ABSTRACT
This paper aims to understand how people manage the mass of objects accumulated by a deceased relative. We argue that the practices in respect of the deceased’s possessions depend on the evolution of the relationship of the bereaved to the deceased. To understand this relationship, we draw on the concept of grief. Sixteen interviews with bereaved individuals show that management of the deceased’s accumulated belongings follows a process punctuated by four periods depending on the relationship between the bereaved and the deceased: numbness (confronting the absence of the deceased and paralysis with regard to his objects); yearning (looking for the lost person through his possessions by trying to maintain a link to them); personal disorganization (experiencing negative emotions toward the deceased, which may lead the bereaved to transgress personal values and throw things out); and finally reorganization/reconstruction (making the deceased “live” by forging another relationship to his possessions and revisiting the meaning of the consumption of products). These results allow us to enrich the understanding of the process of dispossession of non-transmitted items.
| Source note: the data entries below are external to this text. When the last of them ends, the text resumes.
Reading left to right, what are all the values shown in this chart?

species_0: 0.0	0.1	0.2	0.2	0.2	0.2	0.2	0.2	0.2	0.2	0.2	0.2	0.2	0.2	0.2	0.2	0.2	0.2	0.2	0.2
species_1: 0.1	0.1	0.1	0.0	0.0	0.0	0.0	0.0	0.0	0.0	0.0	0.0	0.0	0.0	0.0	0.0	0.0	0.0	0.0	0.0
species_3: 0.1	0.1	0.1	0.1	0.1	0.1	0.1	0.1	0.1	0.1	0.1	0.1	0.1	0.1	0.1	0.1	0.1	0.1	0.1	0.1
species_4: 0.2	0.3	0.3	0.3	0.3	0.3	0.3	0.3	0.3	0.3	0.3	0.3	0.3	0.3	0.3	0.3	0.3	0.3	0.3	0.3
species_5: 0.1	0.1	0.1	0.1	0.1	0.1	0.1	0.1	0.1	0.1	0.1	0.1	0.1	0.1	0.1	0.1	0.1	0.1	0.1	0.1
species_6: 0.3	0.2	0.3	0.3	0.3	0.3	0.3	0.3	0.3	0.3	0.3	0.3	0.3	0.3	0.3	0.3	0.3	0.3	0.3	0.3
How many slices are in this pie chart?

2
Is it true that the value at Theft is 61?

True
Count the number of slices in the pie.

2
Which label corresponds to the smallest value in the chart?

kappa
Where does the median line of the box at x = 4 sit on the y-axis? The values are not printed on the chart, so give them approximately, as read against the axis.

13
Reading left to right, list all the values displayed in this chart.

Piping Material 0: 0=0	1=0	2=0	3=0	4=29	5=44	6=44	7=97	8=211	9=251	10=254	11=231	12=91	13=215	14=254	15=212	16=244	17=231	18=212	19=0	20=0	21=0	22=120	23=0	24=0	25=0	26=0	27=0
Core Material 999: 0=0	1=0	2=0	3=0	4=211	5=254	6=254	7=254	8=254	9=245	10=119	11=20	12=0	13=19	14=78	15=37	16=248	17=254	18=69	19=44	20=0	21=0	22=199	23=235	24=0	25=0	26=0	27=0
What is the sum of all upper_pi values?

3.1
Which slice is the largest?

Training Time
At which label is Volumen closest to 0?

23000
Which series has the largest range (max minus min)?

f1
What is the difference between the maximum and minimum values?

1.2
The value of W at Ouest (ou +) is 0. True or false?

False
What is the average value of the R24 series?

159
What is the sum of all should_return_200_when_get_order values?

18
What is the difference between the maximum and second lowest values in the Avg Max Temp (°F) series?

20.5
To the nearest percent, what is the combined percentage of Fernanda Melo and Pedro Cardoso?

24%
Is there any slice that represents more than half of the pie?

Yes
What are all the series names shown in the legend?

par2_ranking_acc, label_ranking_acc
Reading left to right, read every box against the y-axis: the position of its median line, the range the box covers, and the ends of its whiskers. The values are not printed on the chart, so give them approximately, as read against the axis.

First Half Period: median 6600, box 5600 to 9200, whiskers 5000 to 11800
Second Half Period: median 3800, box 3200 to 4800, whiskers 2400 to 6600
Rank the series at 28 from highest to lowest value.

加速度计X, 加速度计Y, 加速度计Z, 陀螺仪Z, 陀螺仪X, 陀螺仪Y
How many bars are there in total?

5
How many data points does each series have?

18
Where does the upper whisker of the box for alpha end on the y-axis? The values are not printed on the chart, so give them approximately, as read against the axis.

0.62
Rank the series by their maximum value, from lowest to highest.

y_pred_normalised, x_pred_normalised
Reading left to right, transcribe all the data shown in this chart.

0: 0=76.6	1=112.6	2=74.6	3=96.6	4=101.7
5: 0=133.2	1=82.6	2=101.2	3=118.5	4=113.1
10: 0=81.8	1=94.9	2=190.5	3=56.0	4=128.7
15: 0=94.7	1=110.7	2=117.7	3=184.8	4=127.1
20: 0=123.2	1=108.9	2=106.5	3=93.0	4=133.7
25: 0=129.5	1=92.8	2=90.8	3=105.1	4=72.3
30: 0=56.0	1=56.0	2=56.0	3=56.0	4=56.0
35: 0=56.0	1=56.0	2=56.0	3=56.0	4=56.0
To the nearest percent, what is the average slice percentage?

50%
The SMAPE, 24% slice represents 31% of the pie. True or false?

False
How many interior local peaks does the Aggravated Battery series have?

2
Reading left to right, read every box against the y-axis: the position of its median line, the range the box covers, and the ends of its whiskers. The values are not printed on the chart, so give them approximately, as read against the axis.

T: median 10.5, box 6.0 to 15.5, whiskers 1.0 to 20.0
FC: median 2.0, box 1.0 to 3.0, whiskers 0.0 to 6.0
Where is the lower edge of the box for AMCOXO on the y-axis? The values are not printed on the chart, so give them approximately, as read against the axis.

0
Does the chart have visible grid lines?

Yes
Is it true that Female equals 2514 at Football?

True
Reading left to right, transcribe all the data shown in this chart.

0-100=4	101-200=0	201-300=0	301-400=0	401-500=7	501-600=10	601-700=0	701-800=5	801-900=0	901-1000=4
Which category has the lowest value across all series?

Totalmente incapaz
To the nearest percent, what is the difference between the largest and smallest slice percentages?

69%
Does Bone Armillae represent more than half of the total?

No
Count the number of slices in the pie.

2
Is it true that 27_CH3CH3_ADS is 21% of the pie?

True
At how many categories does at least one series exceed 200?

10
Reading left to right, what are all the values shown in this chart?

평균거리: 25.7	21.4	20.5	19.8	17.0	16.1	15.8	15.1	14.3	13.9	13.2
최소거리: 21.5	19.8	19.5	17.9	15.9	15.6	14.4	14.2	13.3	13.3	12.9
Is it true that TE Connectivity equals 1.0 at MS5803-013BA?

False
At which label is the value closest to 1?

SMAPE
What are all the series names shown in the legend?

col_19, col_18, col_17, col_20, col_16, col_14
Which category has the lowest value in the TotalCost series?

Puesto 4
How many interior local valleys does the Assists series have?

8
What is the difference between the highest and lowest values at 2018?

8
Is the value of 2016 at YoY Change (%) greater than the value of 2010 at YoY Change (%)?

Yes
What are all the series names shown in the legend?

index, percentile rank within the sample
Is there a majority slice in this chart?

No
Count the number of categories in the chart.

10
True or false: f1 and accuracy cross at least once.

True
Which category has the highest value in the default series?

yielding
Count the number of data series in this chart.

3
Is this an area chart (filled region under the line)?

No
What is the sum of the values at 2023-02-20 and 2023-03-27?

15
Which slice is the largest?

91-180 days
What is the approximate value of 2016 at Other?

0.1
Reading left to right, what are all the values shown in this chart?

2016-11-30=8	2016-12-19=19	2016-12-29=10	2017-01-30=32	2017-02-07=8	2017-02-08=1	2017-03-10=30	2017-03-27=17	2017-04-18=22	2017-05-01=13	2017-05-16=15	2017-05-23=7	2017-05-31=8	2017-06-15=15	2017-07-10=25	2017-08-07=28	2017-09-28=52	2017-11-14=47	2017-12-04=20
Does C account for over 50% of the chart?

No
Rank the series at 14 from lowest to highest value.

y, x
They also show that clearing the house of a deceased relative leads the bereaved to consume less and/or in a different way (collaborative consumption).
Acknowledgements
The author wishes to warmly thank the guest editors, Susan Dobscha and Jeffrey S. Podoshen; the anonymous reviewers for their comments and suggestions, which have greatly improved this article and the journal editor, Jonathan Schroeder. We also extend our heartfelt thanks to Guillaume D. Johnson, researcher at Paris Dauphine University, for his invaluable re-reading of the paper, and our respondents for their invaluable testimony and participation in this research.
Disclosure statement
No potential conflict of interest was reported by the author.